• Exercise inputs:
BEGIN

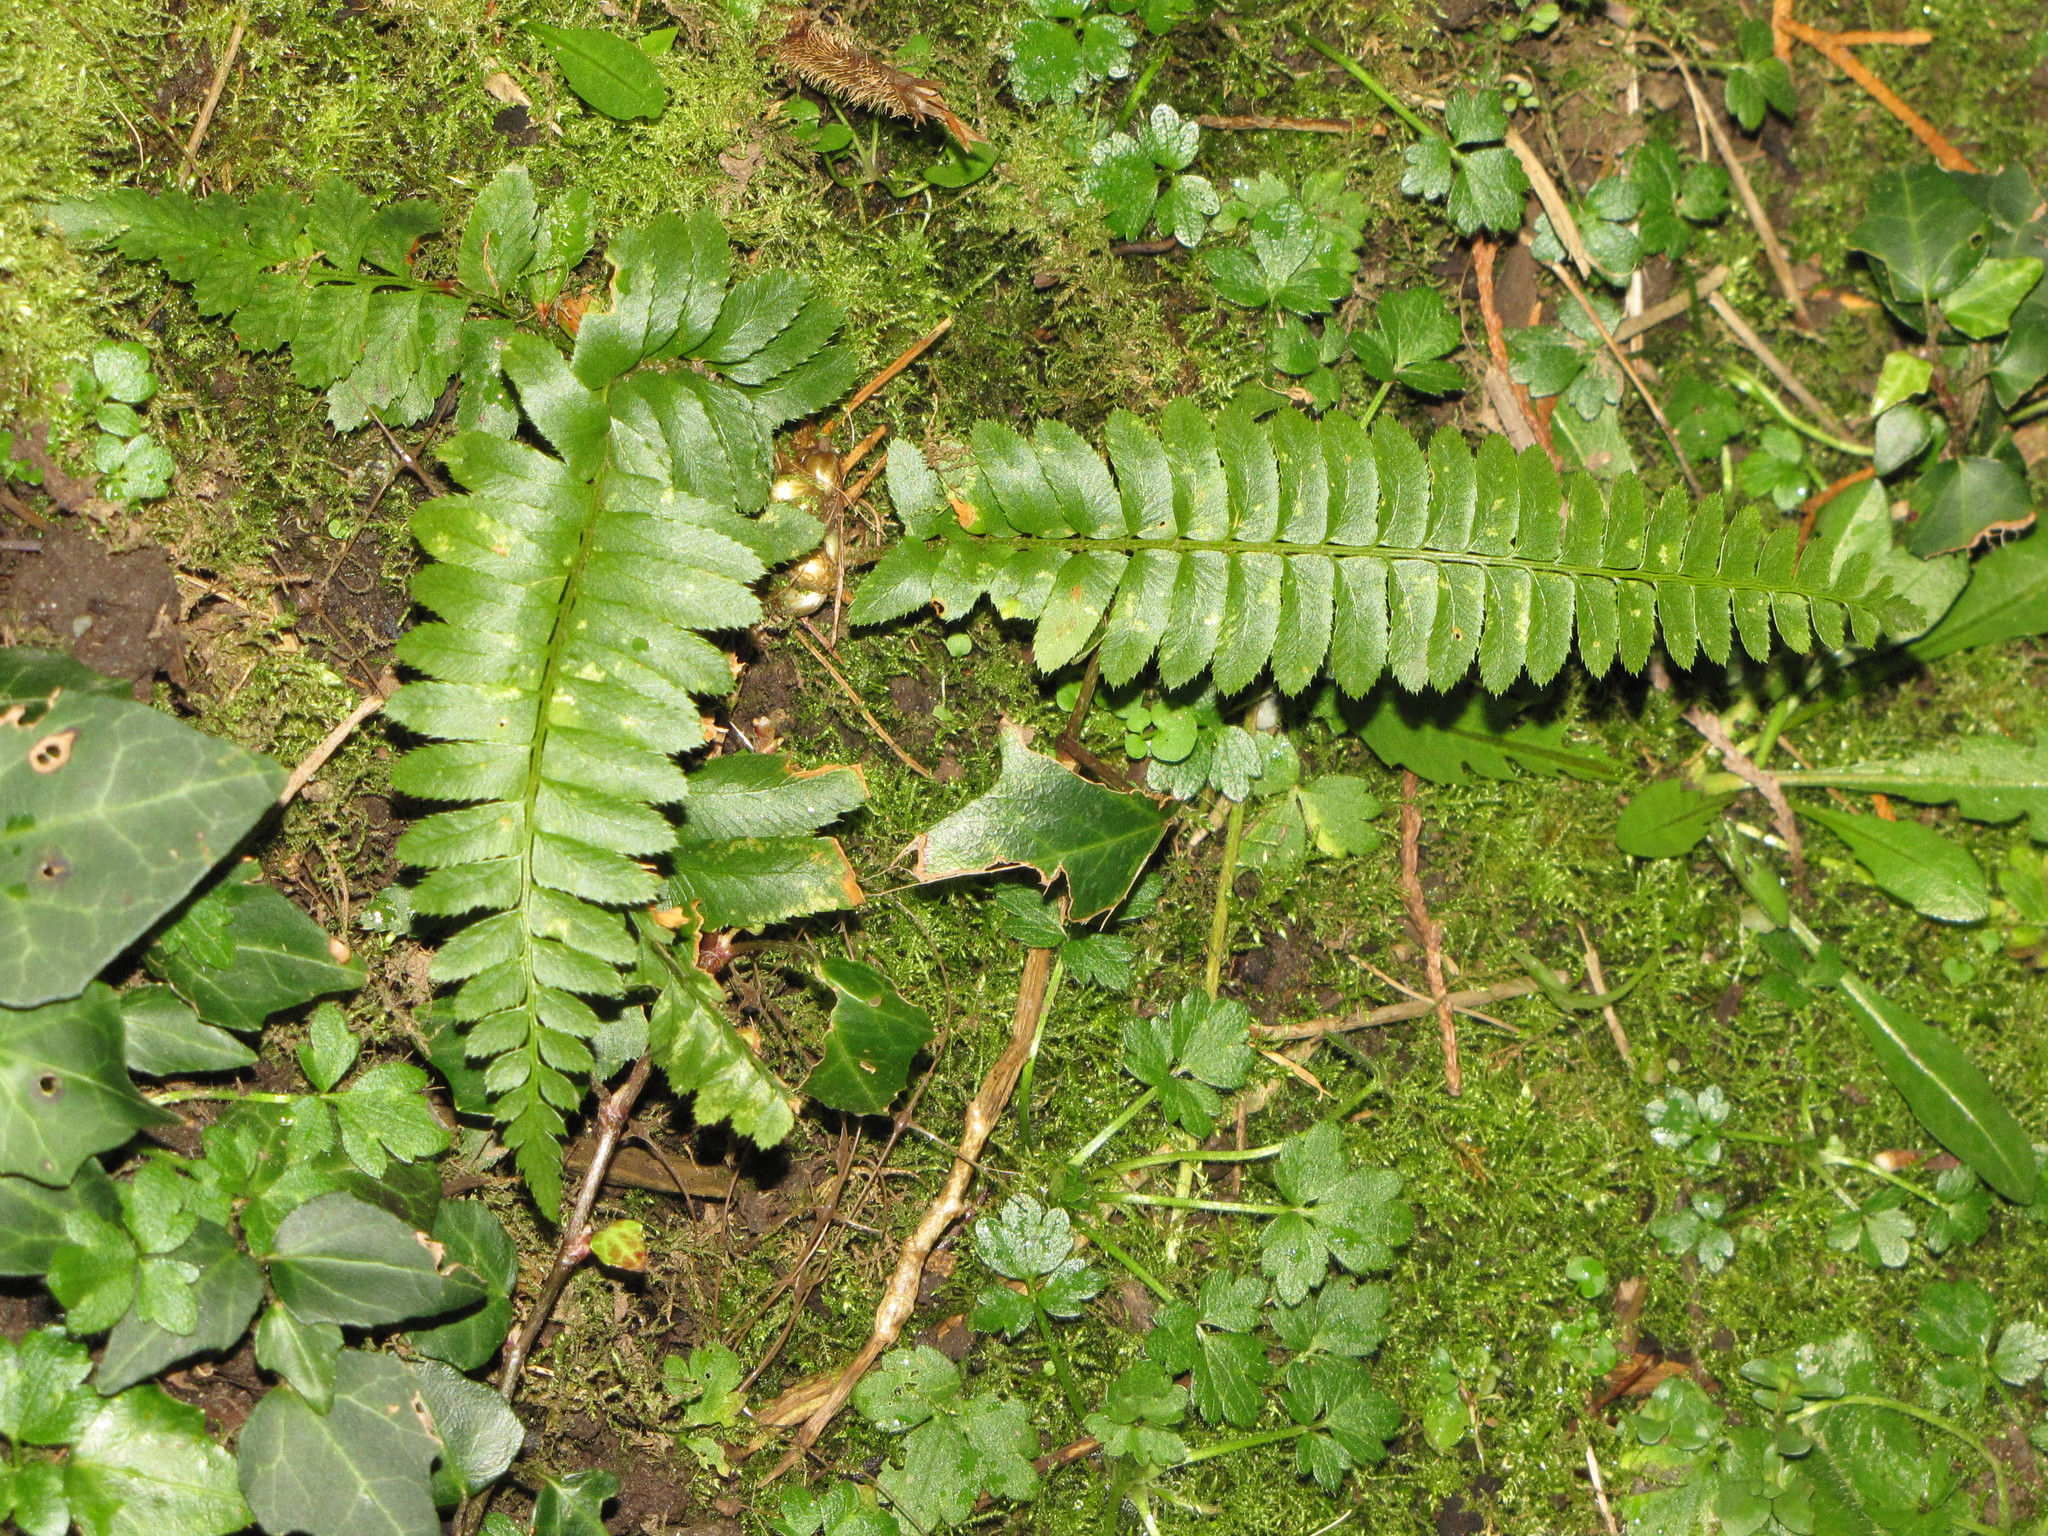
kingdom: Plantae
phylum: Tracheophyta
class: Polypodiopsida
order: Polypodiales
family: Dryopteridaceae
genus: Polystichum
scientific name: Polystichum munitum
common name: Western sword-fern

END
BEGIN

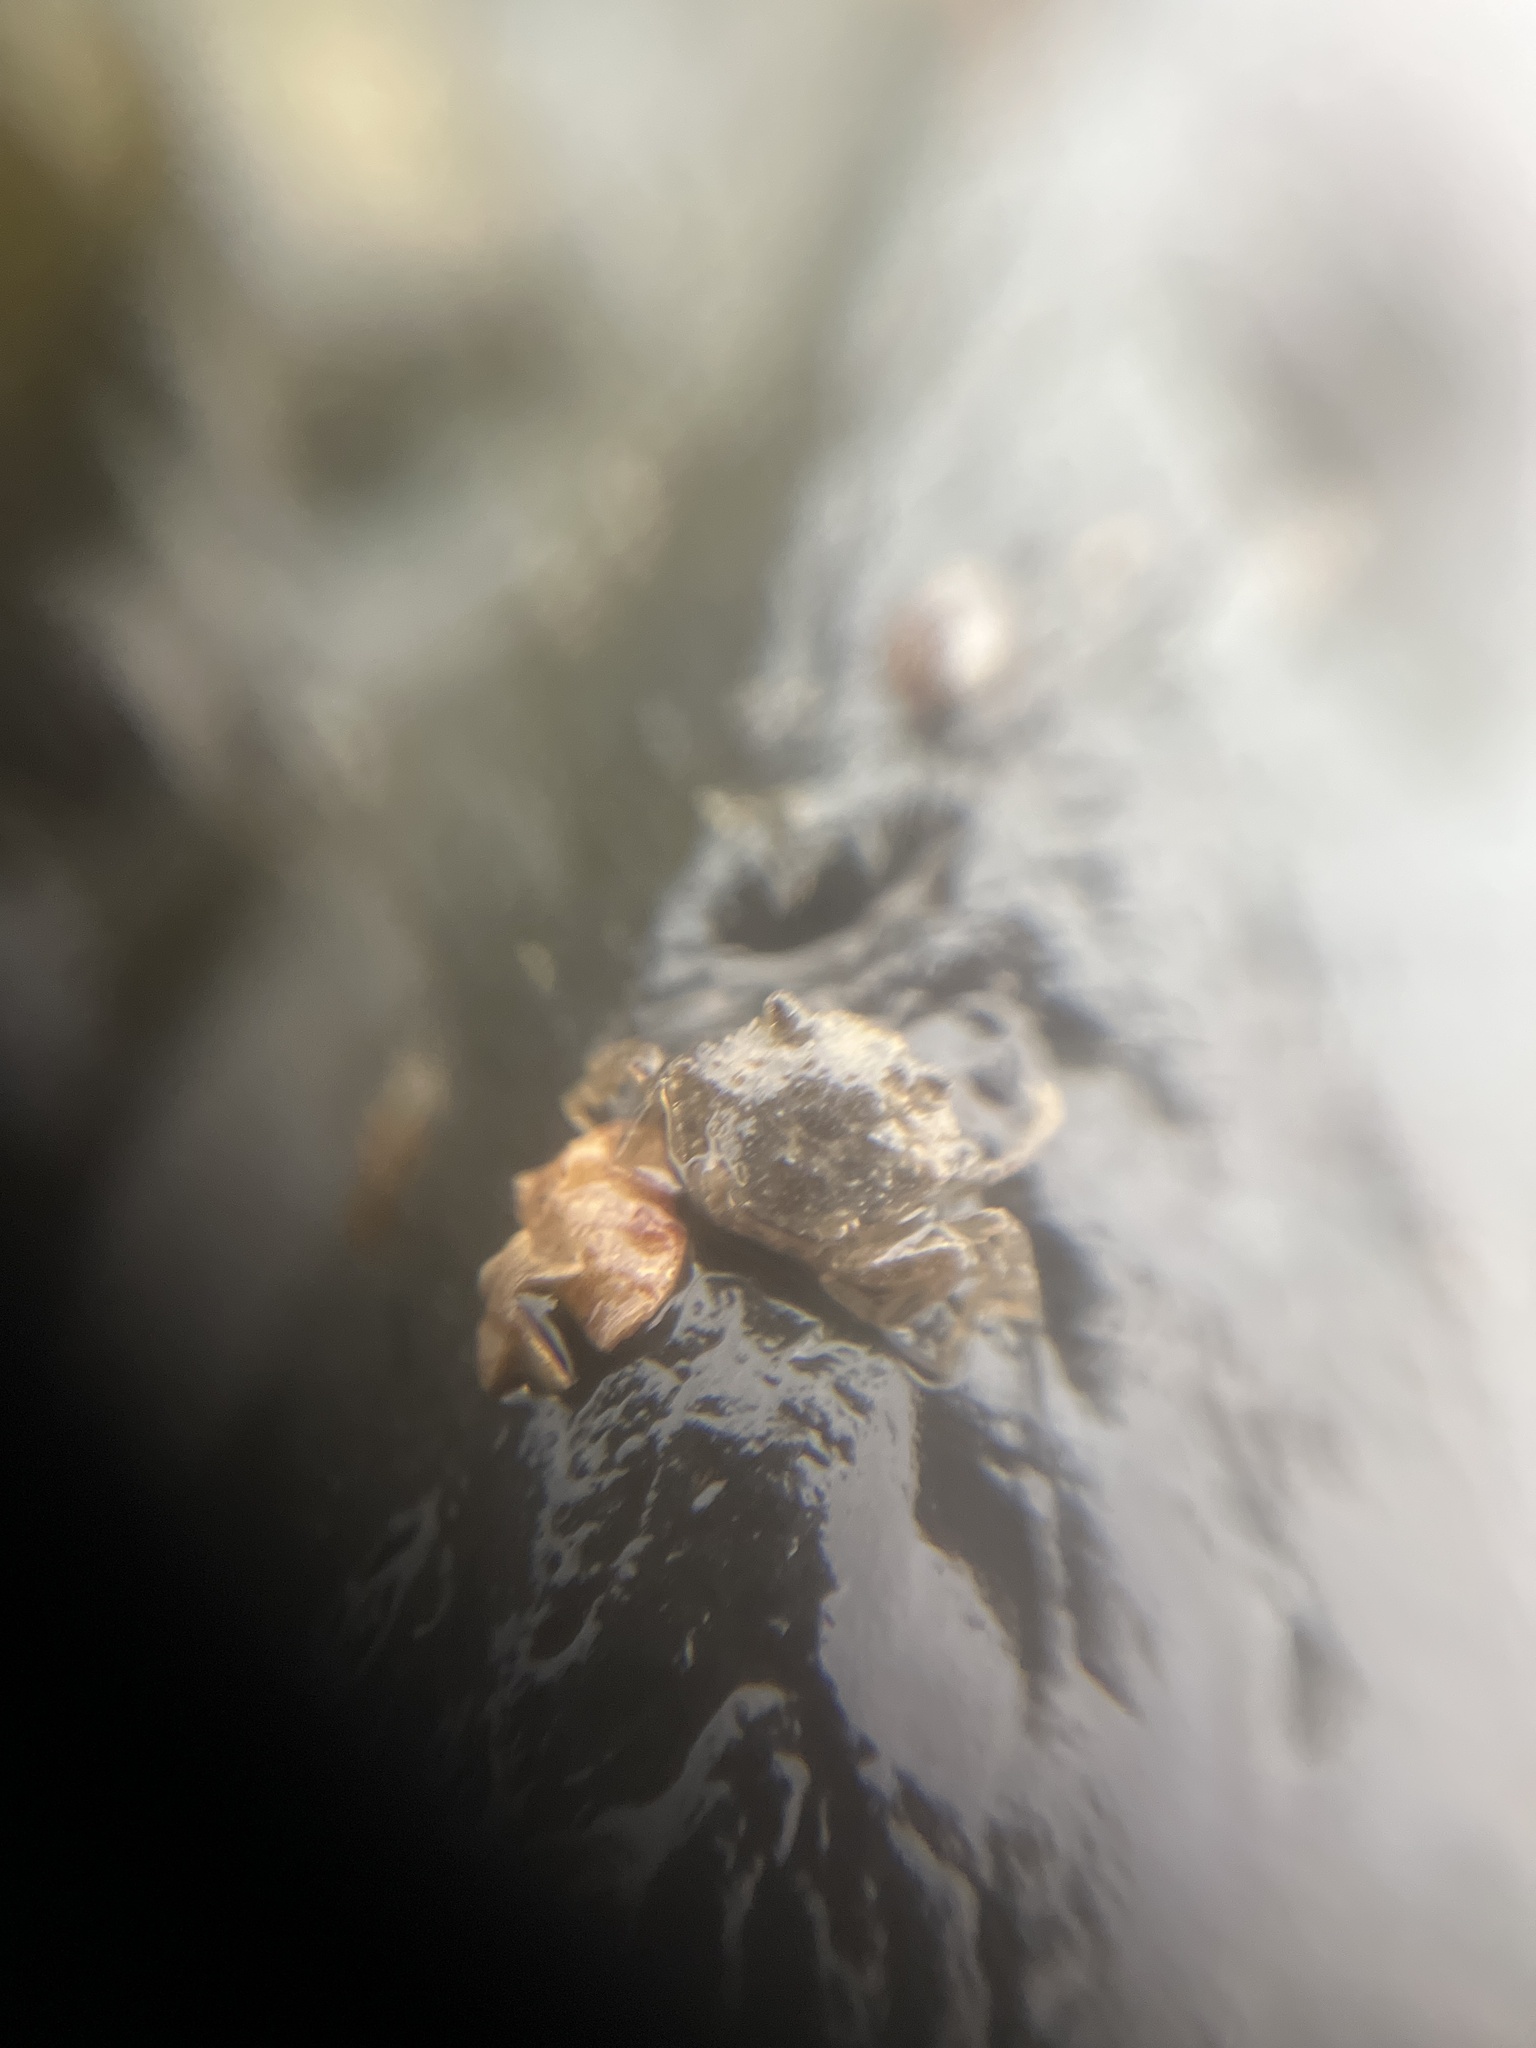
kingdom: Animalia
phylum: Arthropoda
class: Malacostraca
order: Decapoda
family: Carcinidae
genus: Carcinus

END
BEGIN

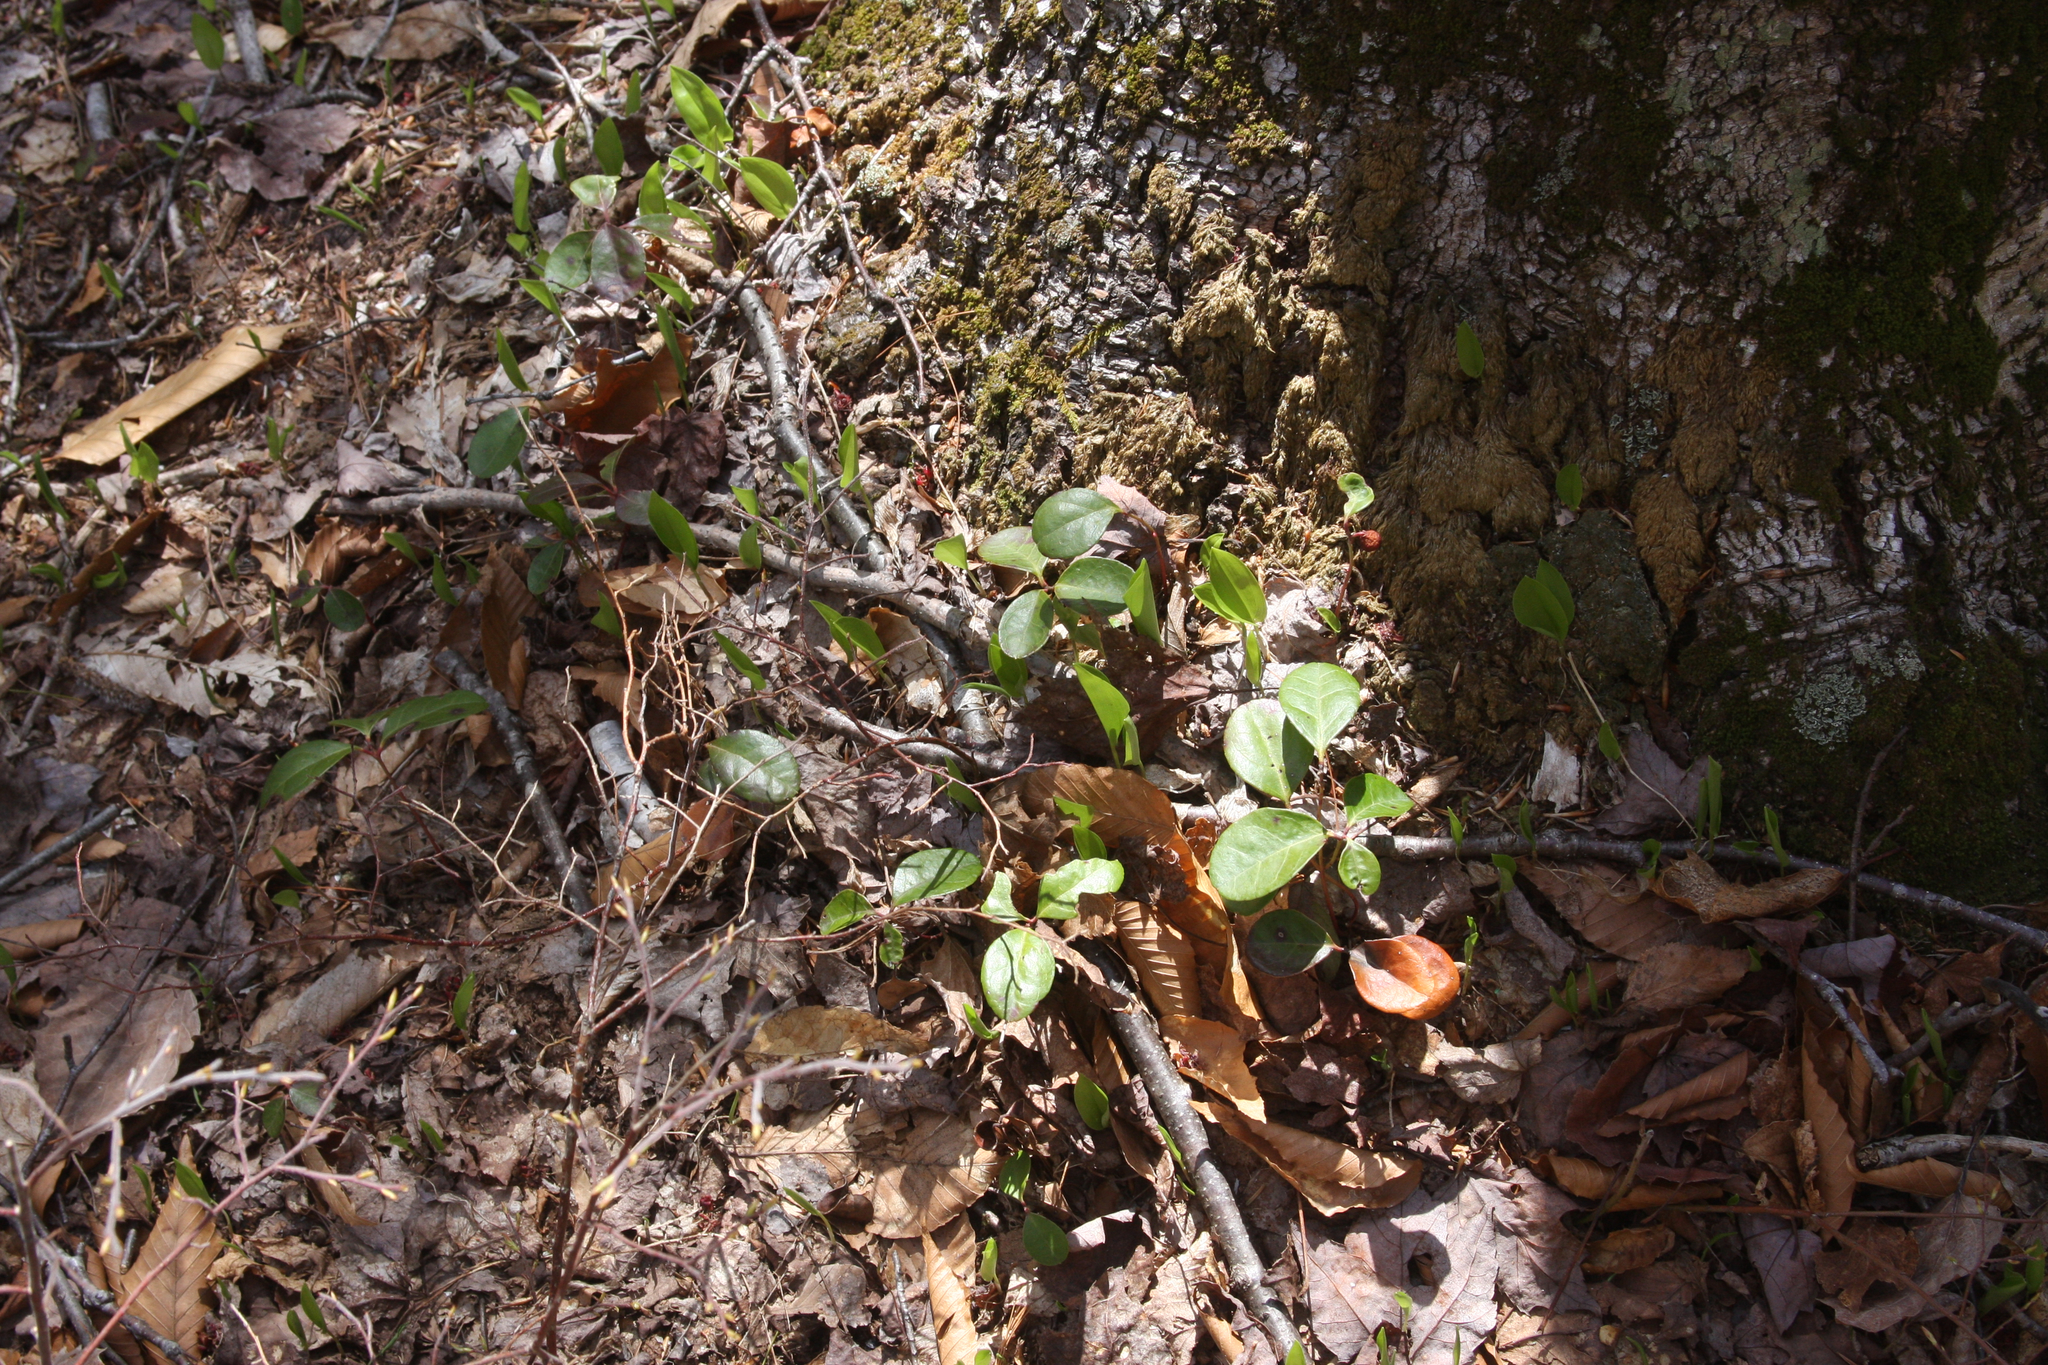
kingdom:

END

• Set exercise: Write out the records from the line containing "kingdom: Plantae" through the line containing "scientific name: Polystichum munitum", both included, copying each line as it appears.

• Written reply:
kingdom: Plantae
phylum: Tracheophyta
class: Polypodiopsida
order: Polypodiales
family: Dryopteridaceae
genus: Polystichum
scientific name: Polystichum munitum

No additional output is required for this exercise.